_REQUIRED WORK_
Copy verbatim the block of lines in the entries below whose first line contains "staining of testis" and whose last line contains "is no significant". Leave out all other lines.

————

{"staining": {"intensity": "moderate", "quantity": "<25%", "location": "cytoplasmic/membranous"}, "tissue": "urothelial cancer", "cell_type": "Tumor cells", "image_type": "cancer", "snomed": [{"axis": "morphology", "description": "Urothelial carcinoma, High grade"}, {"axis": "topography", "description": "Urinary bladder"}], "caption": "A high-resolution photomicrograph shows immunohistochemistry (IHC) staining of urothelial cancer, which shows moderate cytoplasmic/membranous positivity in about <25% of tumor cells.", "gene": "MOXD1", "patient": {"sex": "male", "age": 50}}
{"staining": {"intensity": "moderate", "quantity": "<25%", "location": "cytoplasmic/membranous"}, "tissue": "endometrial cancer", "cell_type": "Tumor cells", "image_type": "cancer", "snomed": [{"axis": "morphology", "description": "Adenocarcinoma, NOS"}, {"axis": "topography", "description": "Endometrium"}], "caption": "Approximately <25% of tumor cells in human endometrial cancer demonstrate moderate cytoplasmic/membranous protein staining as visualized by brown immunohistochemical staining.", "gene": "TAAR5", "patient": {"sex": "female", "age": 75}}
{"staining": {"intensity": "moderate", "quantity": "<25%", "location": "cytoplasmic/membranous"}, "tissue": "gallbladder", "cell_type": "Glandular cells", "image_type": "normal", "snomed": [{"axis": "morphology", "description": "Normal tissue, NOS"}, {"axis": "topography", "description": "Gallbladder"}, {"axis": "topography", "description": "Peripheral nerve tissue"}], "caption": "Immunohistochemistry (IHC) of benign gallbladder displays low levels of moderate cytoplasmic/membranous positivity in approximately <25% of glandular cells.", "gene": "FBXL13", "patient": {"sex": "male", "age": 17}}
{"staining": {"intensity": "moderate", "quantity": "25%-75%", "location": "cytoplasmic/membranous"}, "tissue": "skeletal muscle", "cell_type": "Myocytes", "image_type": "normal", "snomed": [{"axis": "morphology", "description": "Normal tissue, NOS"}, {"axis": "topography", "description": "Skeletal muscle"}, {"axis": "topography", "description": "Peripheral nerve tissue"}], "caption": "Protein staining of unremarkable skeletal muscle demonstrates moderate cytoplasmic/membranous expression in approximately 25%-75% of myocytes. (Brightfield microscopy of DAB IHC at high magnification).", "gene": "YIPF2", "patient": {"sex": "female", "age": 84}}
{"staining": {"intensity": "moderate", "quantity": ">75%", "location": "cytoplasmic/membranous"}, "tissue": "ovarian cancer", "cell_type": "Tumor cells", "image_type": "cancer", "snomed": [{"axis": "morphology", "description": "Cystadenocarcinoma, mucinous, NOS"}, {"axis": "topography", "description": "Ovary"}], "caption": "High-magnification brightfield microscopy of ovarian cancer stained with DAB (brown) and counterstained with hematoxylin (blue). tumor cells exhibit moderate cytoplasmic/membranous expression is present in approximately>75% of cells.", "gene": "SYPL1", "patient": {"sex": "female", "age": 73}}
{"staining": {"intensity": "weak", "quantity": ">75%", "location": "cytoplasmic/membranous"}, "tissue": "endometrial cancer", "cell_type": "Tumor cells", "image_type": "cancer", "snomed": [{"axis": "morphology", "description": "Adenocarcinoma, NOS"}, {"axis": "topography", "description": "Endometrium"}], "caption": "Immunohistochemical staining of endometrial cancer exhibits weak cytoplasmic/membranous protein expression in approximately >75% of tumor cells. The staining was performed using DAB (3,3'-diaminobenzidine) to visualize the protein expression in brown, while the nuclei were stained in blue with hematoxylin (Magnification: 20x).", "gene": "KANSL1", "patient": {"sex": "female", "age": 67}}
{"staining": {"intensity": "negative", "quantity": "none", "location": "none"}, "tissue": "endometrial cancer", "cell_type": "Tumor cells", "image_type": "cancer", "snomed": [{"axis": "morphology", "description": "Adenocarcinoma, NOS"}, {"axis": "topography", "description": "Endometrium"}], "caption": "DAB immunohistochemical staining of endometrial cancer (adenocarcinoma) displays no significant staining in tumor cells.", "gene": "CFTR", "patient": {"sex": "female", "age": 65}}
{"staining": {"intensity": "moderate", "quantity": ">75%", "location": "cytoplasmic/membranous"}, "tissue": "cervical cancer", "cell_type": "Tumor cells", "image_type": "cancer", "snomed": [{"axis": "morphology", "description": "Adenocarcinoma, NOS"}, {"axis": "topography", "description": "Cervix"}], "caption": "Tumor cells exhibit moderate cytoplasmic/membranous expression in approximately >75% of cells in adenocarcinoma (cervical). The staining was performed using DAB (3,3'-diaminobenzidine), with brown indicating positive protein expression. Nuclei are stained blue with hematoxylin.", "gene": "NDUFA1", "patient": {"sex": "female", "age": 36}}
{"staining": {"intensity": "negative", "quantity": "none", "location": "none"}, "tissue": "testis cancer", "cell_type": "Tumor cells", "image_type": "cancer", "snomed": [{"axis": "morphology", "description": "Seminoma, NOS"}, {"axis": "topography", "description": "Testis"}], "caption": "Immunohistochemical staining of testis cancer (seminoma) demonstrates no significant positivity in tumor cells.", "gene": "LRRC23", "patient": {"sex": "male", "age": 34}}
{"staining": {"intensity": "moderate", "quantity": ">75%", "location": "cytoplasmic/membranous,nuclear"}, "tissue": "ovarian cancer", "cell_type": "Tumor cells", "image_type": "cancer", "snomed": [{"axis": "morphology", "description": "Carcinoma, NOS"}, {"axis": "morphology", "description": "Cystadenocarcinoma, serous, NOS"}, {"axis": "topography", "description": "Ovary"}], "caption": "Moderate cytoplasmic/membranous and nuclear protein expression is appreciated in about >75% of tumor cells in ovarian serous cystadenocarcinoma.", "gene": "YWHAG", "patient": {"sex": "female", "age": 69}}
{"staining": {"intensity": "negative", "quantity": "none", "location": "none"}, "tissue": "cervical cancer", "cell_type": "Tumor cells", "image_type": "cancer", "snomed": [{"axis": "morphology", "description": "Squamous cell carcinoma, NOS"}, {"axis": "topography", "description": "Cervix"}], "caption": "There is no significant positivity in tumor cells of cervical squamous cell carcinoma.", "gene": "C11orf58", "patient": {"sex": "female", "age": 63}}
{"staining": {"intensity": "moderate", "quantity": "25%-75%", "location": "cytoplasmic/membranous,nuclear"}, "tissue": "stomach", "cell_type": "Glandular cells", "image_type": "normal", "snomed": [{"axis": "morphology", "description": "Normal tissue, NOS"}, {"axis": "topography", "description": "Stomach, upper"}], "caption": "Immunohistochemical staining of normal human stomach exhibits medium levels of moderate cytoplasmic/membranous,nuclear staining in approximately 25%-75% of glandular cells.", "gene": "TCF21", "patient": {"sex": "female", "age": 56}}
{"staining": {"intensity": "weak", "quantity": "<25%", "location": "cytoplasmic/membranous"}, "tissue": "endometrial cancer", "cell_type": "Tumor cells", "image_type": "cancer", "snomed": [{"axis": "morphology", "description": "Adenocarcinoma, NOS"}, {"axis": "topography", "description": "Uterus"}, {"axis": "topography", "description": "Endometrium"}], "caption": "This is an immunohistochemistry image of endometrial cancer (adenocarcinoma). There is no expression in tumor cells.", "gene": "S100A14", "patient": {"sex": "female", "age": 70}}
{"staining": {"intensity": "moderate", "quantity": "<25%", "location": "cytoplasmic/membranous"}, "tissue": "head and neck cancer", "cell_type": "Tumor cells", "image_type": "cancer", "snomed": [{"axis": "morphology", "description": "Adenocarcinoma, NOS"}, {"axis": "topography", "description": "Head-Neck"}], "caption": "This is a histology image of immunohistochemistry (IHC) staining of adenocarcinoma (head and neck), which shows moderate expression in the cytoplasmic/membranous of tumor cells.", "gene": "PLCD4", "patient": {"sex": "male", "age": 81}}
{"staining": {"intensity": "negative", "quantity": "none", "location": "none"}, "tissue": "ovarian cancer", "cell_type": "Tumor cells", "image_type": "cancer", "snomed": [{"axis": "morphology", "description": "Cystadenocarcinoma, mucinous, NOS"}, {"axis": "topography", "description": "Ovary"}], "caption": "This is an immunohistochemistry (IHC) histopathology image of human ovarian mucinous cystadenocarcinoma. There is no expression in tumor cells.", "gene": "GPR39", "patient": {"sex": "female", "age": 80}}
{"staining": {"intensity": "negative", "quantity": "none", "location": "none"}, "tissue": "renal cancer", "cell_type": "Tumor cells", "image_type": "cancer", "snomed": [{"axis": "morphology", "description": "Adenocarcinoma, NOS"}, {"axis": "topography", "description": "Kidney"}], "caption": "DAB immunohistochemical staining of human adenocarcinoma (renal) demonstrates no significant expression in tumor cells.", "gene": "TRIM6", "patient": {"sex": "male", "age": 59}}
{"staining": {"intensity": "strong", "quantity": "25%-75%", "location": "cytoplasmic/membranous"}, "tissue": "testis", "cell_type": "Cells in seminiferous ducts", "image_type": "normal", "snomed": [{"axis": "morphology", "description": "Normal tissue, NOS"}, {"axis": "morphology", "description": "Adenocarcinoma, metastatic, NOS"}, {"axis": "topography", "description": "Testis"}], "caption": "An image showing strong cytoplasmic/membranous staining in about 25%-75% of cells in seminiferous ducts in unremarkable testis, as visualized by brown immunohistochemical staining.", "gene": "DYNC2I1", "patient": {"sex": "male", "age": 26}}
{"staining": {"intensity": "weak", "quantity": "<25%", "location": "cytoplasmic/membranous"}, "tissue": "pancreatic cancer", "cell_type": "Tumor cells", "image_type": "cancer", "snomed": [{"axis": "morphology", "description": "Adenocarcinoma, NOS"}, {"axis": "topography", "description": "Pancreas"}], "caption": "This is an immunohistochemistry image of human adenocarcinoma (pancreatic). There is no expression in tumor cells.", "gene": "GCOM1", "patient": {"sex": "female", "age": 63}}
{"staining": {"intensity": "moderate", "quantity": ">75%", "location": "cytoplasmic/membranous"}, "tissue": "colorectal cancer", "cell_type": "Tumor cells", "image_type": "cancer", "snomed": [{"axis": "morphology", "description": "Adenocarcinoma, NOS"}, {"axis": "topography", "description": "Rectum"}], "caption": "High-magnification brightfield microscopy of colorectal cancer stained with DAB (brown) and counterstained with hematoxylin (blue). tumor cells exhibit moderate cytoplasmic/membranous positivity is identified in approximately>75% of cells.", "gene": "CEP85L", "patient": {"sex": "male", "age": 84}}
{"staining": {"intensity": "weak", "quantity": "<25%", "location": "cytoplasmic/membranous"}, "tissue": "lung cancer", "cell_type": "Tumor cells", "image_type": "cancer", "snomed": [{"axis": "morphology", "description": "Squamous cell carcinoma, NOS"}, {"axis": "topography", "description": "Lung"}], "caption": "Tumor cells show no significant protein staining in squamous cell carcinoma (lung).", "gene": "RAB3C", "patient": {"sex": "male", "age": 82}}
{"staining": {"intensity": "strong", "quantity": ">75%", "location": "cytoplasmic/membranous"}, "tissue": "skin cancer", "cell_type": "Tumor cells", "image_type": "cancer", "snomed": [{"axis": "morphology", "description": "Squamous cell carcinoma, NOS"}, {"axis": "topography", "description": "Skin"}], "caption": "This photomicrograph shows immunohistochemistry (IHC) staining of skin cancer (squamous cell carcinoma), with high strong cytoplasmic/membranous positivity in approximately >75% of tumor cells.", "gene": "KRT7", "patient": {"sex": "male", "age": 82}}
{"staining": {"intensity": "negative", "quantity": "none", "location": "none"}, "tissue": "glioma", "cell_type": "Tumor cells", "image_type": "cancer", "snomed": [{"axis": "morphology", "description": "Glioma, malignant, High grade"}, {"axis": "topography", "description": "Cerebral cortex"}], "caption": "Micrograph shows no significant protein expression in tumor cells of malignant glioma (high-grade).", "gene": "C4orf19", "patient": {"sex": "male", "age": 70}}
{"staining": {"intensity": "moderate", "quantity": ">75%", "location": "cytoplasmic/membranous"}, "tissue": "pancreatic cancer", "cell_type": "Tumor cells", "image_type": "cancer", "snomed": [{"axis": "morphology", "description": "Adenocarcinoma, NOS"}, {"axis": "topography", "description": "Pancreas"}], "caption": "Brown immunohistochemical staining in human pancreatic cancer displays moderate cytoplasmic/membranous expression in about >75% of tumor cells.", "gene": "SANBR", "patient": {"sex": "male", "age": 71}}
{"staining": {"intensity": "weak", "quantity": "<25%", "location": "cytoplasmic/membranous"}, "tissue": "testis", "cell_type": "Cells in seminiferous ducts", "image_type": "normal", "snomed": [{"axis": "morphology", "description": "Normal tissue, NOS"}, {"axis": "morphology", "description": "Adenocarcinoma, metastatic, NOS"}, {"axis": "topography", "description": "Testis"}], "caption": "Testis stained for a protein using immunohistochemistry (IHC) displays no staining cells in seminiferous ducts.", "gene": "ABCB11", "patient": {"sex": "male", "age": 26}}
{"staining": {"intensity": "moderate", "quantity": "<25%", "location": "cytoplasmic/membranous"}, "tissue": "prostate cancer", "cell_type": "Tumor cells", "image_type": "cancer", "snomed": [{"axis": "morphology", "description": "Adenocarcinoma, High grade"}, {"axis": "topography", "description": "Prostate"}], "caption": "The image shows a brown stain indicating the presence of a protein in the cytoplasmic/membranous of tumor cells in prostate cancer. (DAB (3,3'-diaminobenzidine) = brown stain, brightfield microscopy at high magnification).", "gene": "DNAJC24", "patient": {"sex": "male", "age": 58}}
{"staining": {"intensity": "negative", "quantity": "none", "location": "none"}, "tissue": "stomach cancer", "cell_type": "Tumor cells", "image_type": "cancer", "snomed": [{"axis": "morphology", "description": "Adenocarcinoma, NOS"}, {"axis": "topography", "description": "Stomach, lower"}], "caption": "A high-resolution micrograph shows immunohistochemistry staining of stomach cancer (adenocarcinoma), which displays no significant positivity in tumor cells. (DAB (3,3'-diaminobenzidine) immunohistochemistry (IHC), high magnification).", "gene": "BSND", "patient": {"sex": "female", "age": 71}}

————

_RESPONSE TO THIS TASK_
{"staining": {"intensity": "negative", "quantity": "none", "location": "none"}, "tissue": "testis cancer", "cell_type": "Tumor cells", "image_type": "cancer", "snomed": [{"axis": "morphology", "description": "Seminoma, NOS"}, {"axis": "topography", "description": "Testis"}], "caption": "Immunohistochemical staining of testis cancer (seminoma) demonstrates no significant positivity in tumor cells.", "gene": "LRRC23", "patient": {"sex": "male", "age": 34}}
{"staining": {"intensity": "moderate", "quantity": ">75%", "location": "cytoplasmic/membranous,nuclear"}, "tissue": "ovarian cancer", "cell_type": "Tumor cells", "image_type": "cancer", "snomed": [{"axis": "morphology", "description": "Carcinoma, NOS"}, {"axis": "morphology", "description": "Cystadenocarcinoma, serous, NOS"}, {"axis": "topography", "description": "Ovary"}], "caption": "Moderate cytoplasmic/membranous and nuclear protein expression is appreciated in about >75% of tumor cells in ovarian serous cystadenocarcinoma.", "gene": "YWHAG", "patient": {"sex": "female", "age": 69}}
{"staining": {"intensity": "negative", "quantity": "none", "location": "none"}, "tissue": "cervical cancer", "cell_type": "Tumor cells", "image_type": "cancer", "snomed": [{"axis": "morphology", "description": "Squamous cell carcinoma, NOS"}, {"axis": "topography", "description": "Cervix"}], "caption": "There is no significant positivity in tumor cells of cervical squamous cell carcinoma.", "gene": "C11orf58", "patient": {"sex": "female", "age": 63}}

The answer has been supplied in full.